The top screen shows what may look like a standard one-screen shoot-’em-up that has been around since the days of Asteroids. The combat, however, is far more complex. The onscreen avatar couldn’t kill the enemies in their initial form — instead I had to drop a line of “sonar” panels (from a limited supply) that revealed their vulnerable state. These sonar panels will only launch when a timing bar passes over them, in the same way that blocks were destroyed in Lumines.
After the enemies were caught by the sonar, you could then attack by firing my avatar’s lasers and running into the enemies. If enemies were left untouched for too long, they’d explode into a barrage of lethal bullets. While it only takes a few enemies to fill the screen, the bullets moved fairly slow, allowing dexterous maneuvering to make up for subpar sonar/shooting skills.

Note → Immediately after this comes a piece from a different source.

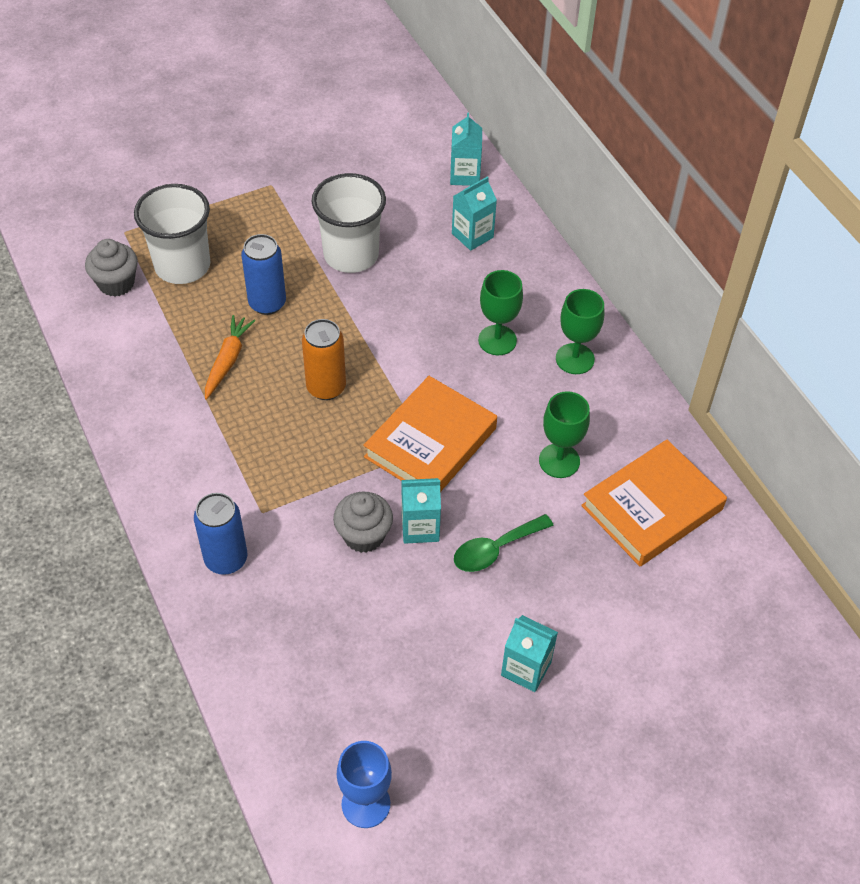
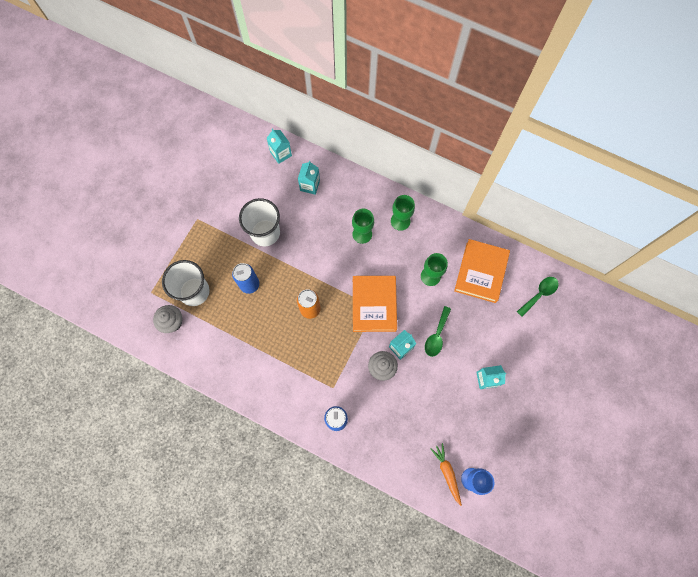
camera: 35 degrees left, 20 degrees up
(228, 361) = (257, 326): orange carrot -> orange carrot (447, 473)
(733, 604) = (539, 294): none -> green spoon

The 3D visuals aren’t very extravagant, but they do allow for some unique gameplay elements. Particularly, powerups would start in the deep background, moving toward the screen slowly, only becoming attainable when they reached the same plane as my avatar. While the powerups can still be detected in 2D (there’s also an element of brightness that indicates if they can be picked up), it’s a bit more natural in 3D, and one of the more clever and subtle uses of the extra dimension.
Dream Trigger 3D has 50 levels spread across 10 environments. Each environment features different musical tracks (techno takes on public-domain classical music), with your onscreen avatar and the enemies changing, too. Some of the different forms for the player include a fish, a bird, a butterfly, a bio-hazard signal, and a flying creature reminiscent of the critters in Panzer Dragoon.